One of the long-standing bottlenecks in molecular spectroscopy is the sensing of ultra-fast electronic processes on the femtosecond (10-15 second) scale. The dynamics of electron coherence is generally vital. However, limited by the incoherent channels of the excited states and temporal frequency resolution, the current Raman technique cannot be used for this end.
In a recent article published in the magazine Light science and applicationProfessor Zhedong Zhang of the Department of Physics at the City University of Hong Kong and colleagues created femtosecond coherent and time-resolved Raman spectroscopy with entangled photons. This paves the way for quantitative Raman spectroscopy (QFRS).
The ultra-resolution nature of the Raman signal generated by exploiting photon entanglement is demonstrated in their work—both spectral and temporal resolutions can be achieved concurrently. QFRS is only sensitive to electronic coherence. This makes it exclusively suitable for sensing electronically excited state dynamics within a short ~50 femtosecond time scale.

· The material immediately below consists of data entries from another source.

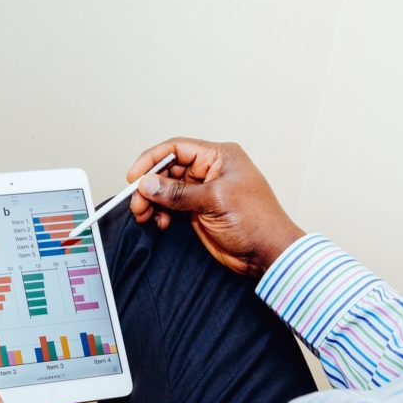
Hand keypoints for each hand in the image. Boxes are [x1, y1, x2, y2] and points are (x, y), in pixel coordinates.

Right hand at [127, 138, 305, 275]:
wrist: (268, 253)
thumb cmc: (256, 222)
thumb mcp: (214, 201)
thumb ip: (178, 193)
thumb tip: (147, 184)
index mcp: (219, 156)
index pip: (177, 148)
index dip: (152, 160)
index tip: (134, 177)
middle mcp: (210, 170)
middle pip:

This kind of advantage cannot be achieved in the previously explored Raman techniques, which have been hampered by either rapid decay or time-frequency precision. The study provides a new perspective for examining ultrafast processes in multifaceted materials such as 2D materials, excitons, molecules and polaritons, which can be extracted using preferred relaxation and radiation processes.
Quantum Raman spectroscopy replaces the classical probe pulse with a photon signal beam from the entangled photon source. The idling photon beam acts as the beam indicated for the coincidence measurement. Thus the spectral and temporal resolution can be controlled individually.
This results in the ultra-fine nature of more than the uniformity of the time-frequency relationship. Covariance detection can be developed to track the phase of electrons.
“We design a quantum version of femtosecond Raman spectroscopy for three purposes: (1) to perform high-resolution anti-stroke Raman spectroscopy in the real-time domain; (2) to be able to image electron dynamics over an extremely short period of time; and (3) to be sensitive to the phase Molecular excitation such that it allows detection sensitivity to overcome the quantum limit.”
“Our work greatly expands the horizon of entangled light and complements the spectral advances made by entangled light in the context of optimal two-photon absorption processes in complex molecules. This work will aid future experimental and theoretical efforts.” Scientists predict.
Chang, Z.; , and others. (2022) Entangled photons have enabled time-resolved coherent Raman spectroscopy and its applications to femtosecond-scale electronic coherence. Light science and its applications. doi.org/10.1038/s41377-022-00953-y.